Кричала она, видимо, вслух — на походных лежанках недалеко от нее ворочались, переставали храпеть и сонно ворчали остальные Крысы. Послышались тихие шаги, темная фигура нависла над ней. Цири тут же села, не желая, чтобы ее застали врасплох.
— Фалька? — Мистле, конечно, кто еще пошла бы к ней посреди ночи, как к плачущей младенице.
— Просто сон. Я скоро снова засну. — неуверенно пробормотала девочка. Правдой это не было, не смотря на выматывающий день, сонливости она теперь не чувствовала.
— Можно? — женщина аккуратно присела рядом с Цири. Та, не задумываясь, отодвинулась, напряглась, готовая в любой момент соскочить и бежать, — не бойся, я хочу только обнять тебя.
Недолго поколебавшись, девочка позволила, придвинувшись чуть ближе. Она немного жалела, что оставила кинжал вместе с остальными вещами, а не возле лежанки, он дал бы ей большее чувство безопасности, чем есть сейчас. С другой стороны, терять ей уже было нечего, а успокоительных объятий в самом деле не хватало.
— Это был просто сон, сейчас ты в порядке.
Цири вздрогнула, вспомнив лицо Йеннифер в потеках крови. Почему именно этот сон? Значит ли это, что что-то случилось с чародейкой? Или что Цири предала её, отказавшись от Силы? Или это просто не ушедшие еще переживания о первом убийстве, которые постоянно проникают в ее сны, обретающие причудливые формы? Говорить об этом Цири не стала, просто тихо прошептала «да».
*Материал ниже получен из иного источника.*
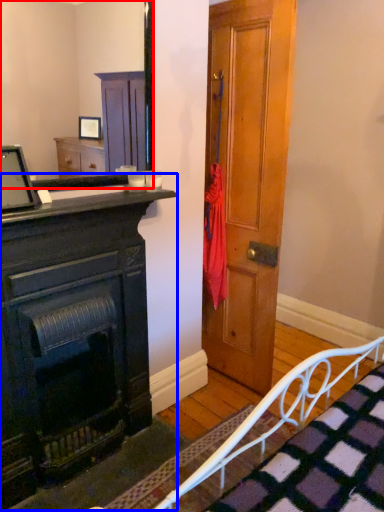
Question: Which point is closer to the camera, mirror (highlighted by a red box) or chest of drawers (highlighted by a blue box)?

Choices:
 (A) mirror
 (B) chest of drawers

Answer: (A)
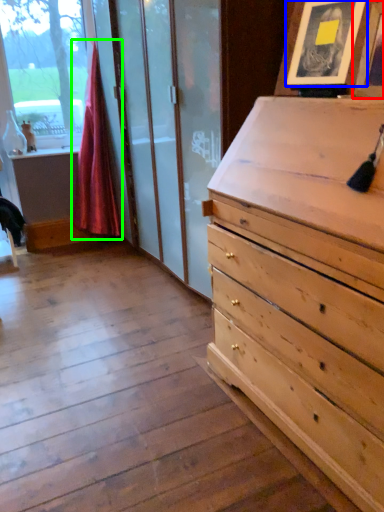
Question: Based on their relative distances, which object is nearer to picture frame (highlighted by a red box)? Choose from picture frame (highlighted by a blue box) and curtain (highlighted by a green box).

Choices:
 (A) picture frame
 (B) curtain

Answer: (A)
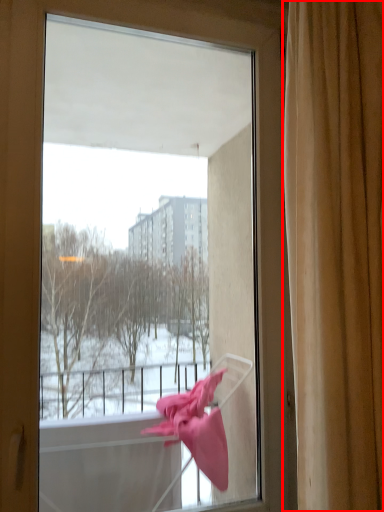
Question: Where is curtain (annotated by the red box) located in relation to window in the image?

Choices:
 (A) right
 (B) left

Answer: (A)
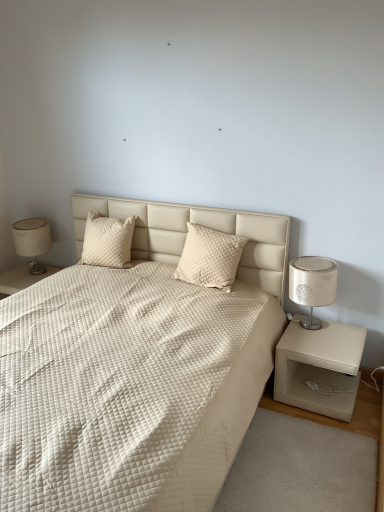
The width and height of the screenshot is (384, 512). In order to click on free region under white textured lamp at right (from a real-world perspective) in this screenshot , I will do `click(312, 328)`.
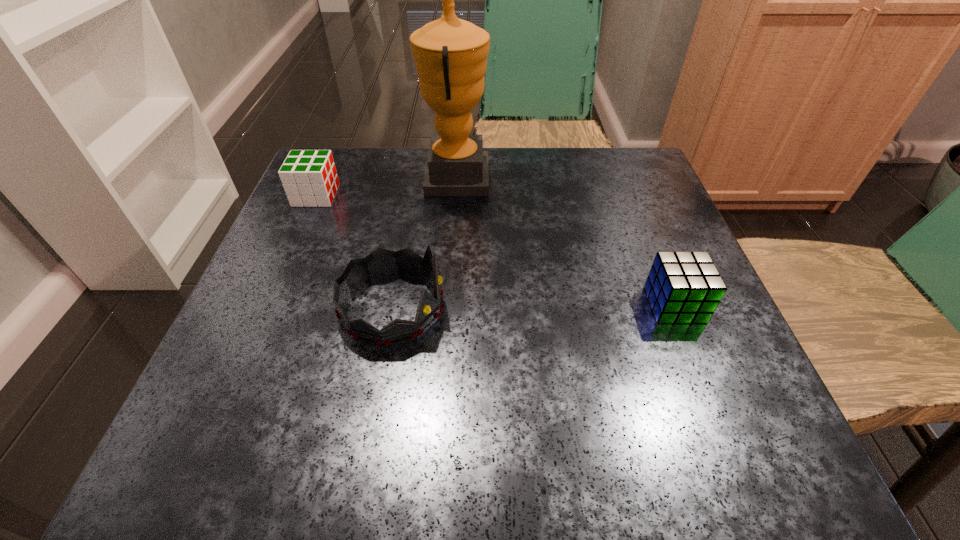
At what (x,y) coordinates should I click in order to perform the action: click on award at the far edge. Please return your answer as a coordinate pair (x, y). The height and width of the screenshot is (540, 960). Looking at the image, I should click on (450, 54).

What are the coordinates of `cube at the far edge` in the screenshot? It's located at (309, 177).

You are a GUI agent. You are given a task and a screenshot of the screen. Output one action in this format:
    pyautogui.click(x=<x>, y=<y>)
    Task: Click on the tiara present at the left edge
    The width and height of the screenshot is (960, 540).
    Given the screenshot: What is the action you would take?
    pyautogui.click(x=381, y=262)

Where is `cube that is at the left edge`? The width and height of the screenshot is (960, 540). cube that is at the left edge is located at coordinates (309, 177).

The width and height of the screenshot is (960, 540). What are the coordinates of `object that is at the right edge` in the screenshot? It's located at (683, 287).

This screenshot has width=960, height=540. Identify the location of object that is positioned at the far left corner. (309, 177).

At what (x,y) coordinates should I click in order to perform the action: click on free space at the far edge of the desktop. Please return your answer as a coordinate pair (x, y). Image resolution: width=960 pixels, height=540 pixels. Looking at the image, I should click on pos(534,152).

The height and width of the screenshot is (540, 960). Find the location of `vacant space at the near edge of the desktop`. vacant space at the near edge of the desktop is located at coordinates (595, 451).

In the image, there is a desktop. Where is `free space at the left edge`? This screenshot has width=960, height=540. free space at the left edge is located at coordinates (211, 376).

Where is `vacant space at the right edge of the desktop`? This screenshot has height=540, width=960. vacant space at the right edge of the desktop is located at coordinates (692, 359).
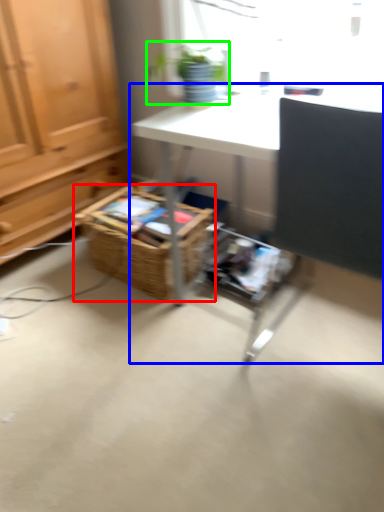
Question: Based on their relative distances, which object is farther from basket (highlighted by a red box)? Choose from desk (highlighted by a blue box) and houseplant (highlighted by a green box).

Choices:
 (A) desk
 (B) houseplant

Answer: (B)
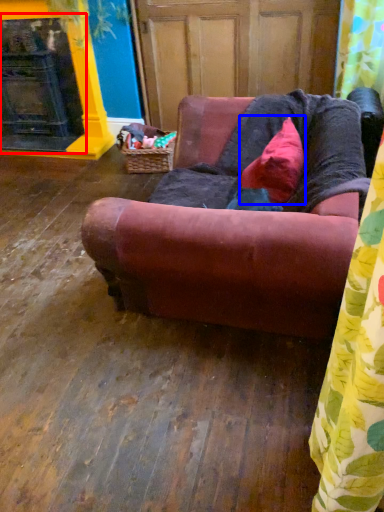
Question: Which object is further to the camera taking this photo, fireplace (highlighted by a red box) or pillow (highlighted by a blue box)?

Choices:
 (A) fireplace
 (B) pillow

Answer: (A)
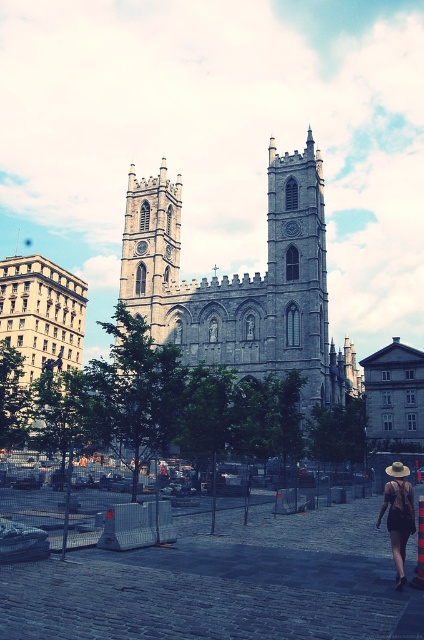
Who is positioned more to the right, gray stone church at center or matte black dress at lower right?

Positioned to the right is matte black dress at lower right.

This screenshot has height=640, width=424. In order to click on gray stone church at center in this screenshot , I will do `click(243, 284)`.

Identify the location of gray stone church at center. This screenshot has width=424, height=640. (243, 284).

Which of these two, gray stone church at center or gray stone church at left, stands taller?

Result: gray stone church at center is taller.

Which is in front, point (253, 360) or point (28, 296)?

Point (253, 360) is in front.

Which is behind, point (278, 352) or point (36, 289)?

The point (36, 289) is behind.

At what (x,y) coordinates should I click in order to perform the action: click on gray stone church at center. Please return your answer as a coordinate pair (x, y). This screenshot has height=640, width=424. Looking at the image, I should click on (243, 284).

Is gray stone church at left closer to camera compared to matte black dress at lower right?

No, it is behind matte black dress at lower right.

Who is more distant from viewer, [31,307] or [398,476]?

Point [31,307]

Find the location of a particular element. gray stone church at left is located at coordinates (35, 332).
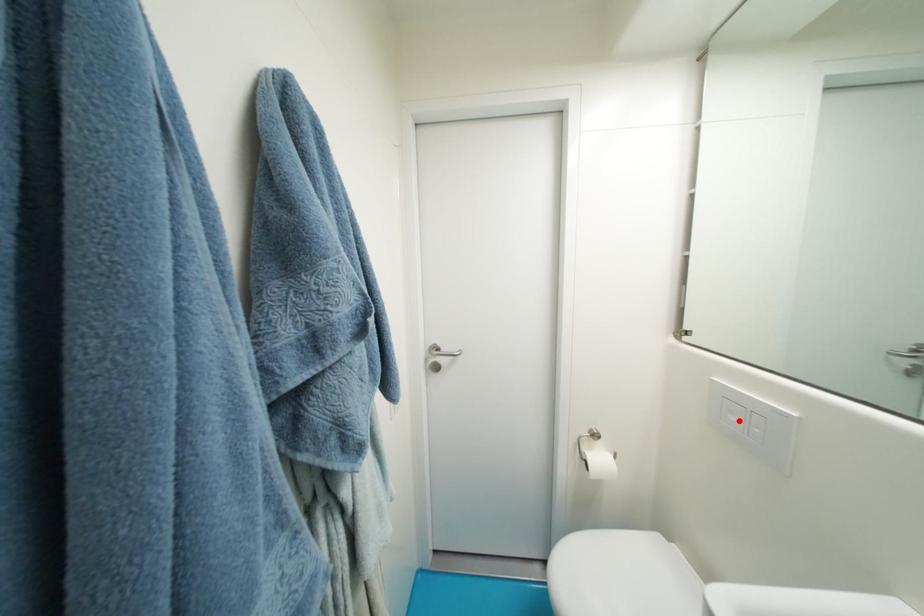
Молчали. Мистле осторожно гладила ее обнаженное плечо. Прикосновения не были похожи на те, что были той ночью. И все же что-то было — то ли маленькая, теплая, чуть влажная ладонь, то ли напряженная тишина вокруг. Какими бы успокаивающими не были поглаживания, Цири все еще сидела напрягшись, готовая к бегству.
— Слушай, Фалька, ты ведь тоже не кметка какая-то? В тебе есть воспитание, хоть его уже и не видно почти. Дворянка, как я? Или, может, беглая принцесса?
Насмешливый тон говорил, что Мистле, конечно, шутит. Но Цири стоило большого труда никак не показать, насколько близко это предположение к правде. Не вздрогнуть, не выдать голосом, отвечая уклончивое «может быть».
— Представляешь, мы могли бы встретиться на каком-нибудь приёме. Стояли бы в роскошных платьях, среди золочёной мебели. Говорили бы о погоде и политической ситуации.
Цири представила: Мистле в украшенном бантами и вышивкой платье, статную, с длинными ухоженными волосами, закрученными в сложную прическу. Ее саму, в любимом платье с рюшами и пышными рукавами, в которое сейчас она наверняка не смогла бы влезть, бойкую, беспокойную принцессу. Их знакомят, соблюдая полный церемониал, и она еле сдерживается, чтобы не засмеяться от напыщенности, невольно цепляясь взглядом за мелкие детали в облике юной дворянки. Они расходятся и под вечер забывают имена. Потому что Цири встретится с еще десятками знатных семей и со временем они сливаются в единую безлико-вычурную фигуру. Потому что Мистле атакуют нескончаемой речью несколько возможных женихов. Цири представляла и прочему-то не могла понять — счастливый это образ или нет.
— Мы бы не зашли дальше знакомства.
— Скорее всего, — печально подтвердила Мистле.
Воображаемые картины немного расслабили Цири, она чуть сильнее прижалась к женщине, позволяя телу не быть натянутой струной. Стало чуть теплее, спокойнее. Рука Мистле все еще рассеяно блуждала по ее плечу, темнота висела над ними густым туманом. Молчание продолжалось.
Цири думала о тепле дома — родного дворца, Каэр Морхена, Храма. О людях, что дарили ей это тепло. О том, что Мистле не похожа ни на кого из них. И что с ней она никогда не сможет расслабиться и довериться полностью. А сможет ли теперь довериться вообще кому-то. Даже из тех, кого знала до телепортации из Тор Лара.